Handgreifliche Auseinandersetzungen in der unteren Königsstraße

B 7  Handgreifliche Auseinandersetzungen vor dem Modehaus Stahl, dessen Vorplatz von der Polizei geräumt wird

 

16.30 Uhr: Die US-Militärpolizei löst mit Tränengas und aufgepflanztem Bajonett die Menge auf, diese versammelt sich vor dem Hauptbahnhof.
Bis 19.00 Uhr: gegen etwa 2000 Demonstranten setzt die US-Constabulary zwölf Panzerwagen sowie berittene Polizei ein. Der Vorplatz ist geräumt.

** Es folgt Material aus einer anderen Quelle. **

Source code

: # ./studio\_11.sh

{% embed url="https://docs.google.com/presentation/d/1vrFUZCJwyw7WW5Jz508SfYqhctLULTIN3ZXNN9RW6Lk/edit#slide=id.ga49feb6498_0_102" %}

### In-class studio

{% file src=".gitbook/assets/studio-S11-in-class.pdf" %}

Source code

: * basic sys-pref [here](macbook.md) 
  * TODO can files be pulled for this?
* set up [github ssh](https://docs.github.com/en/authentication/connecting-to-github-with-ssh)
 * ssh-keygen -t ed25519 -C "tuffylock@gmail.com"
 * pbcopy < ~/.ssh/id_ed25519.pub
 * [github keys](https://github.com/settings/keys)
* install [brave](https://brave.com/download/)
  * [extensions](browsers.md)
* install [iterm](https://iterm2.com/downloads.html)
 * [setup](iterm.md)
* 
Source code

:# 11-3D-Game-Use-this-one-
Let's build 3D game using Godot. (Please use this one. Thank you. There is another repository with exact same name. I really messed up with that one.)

Bilanz: Mehrere Polizisten und vier US-Soldaten sind verletzt, mindestens ein Demonstrant schwer. 17 Menschen werden festgenommen.

30. Oktober 1948
In einer Vorladung droht US-Militärgouverneur Lucius Clay dem vorgeführten Hans Stetter ein Verbot der Gewerkschaften an. Für Stuttgart wird eine nächtliche Ausgangssperre und ein Versammlungsverbot verkündet (nach einer Woche wieder aufgehoben).

12. November 1948
Heinz Mokros aus Dresden wird von einem US-Militärericht  wegen Tragens eines Plakates und Aufwiegelung der Menge zu zehn Jahren Zuchthaus, drei weitere Demonstranten zu zwei Jahren Zuchthaus verurteilt. Im Januar 1949 werden weitere elf Personen von einem deutschen Gericht zu mehrmonatigen Haftstrafen verurteilt.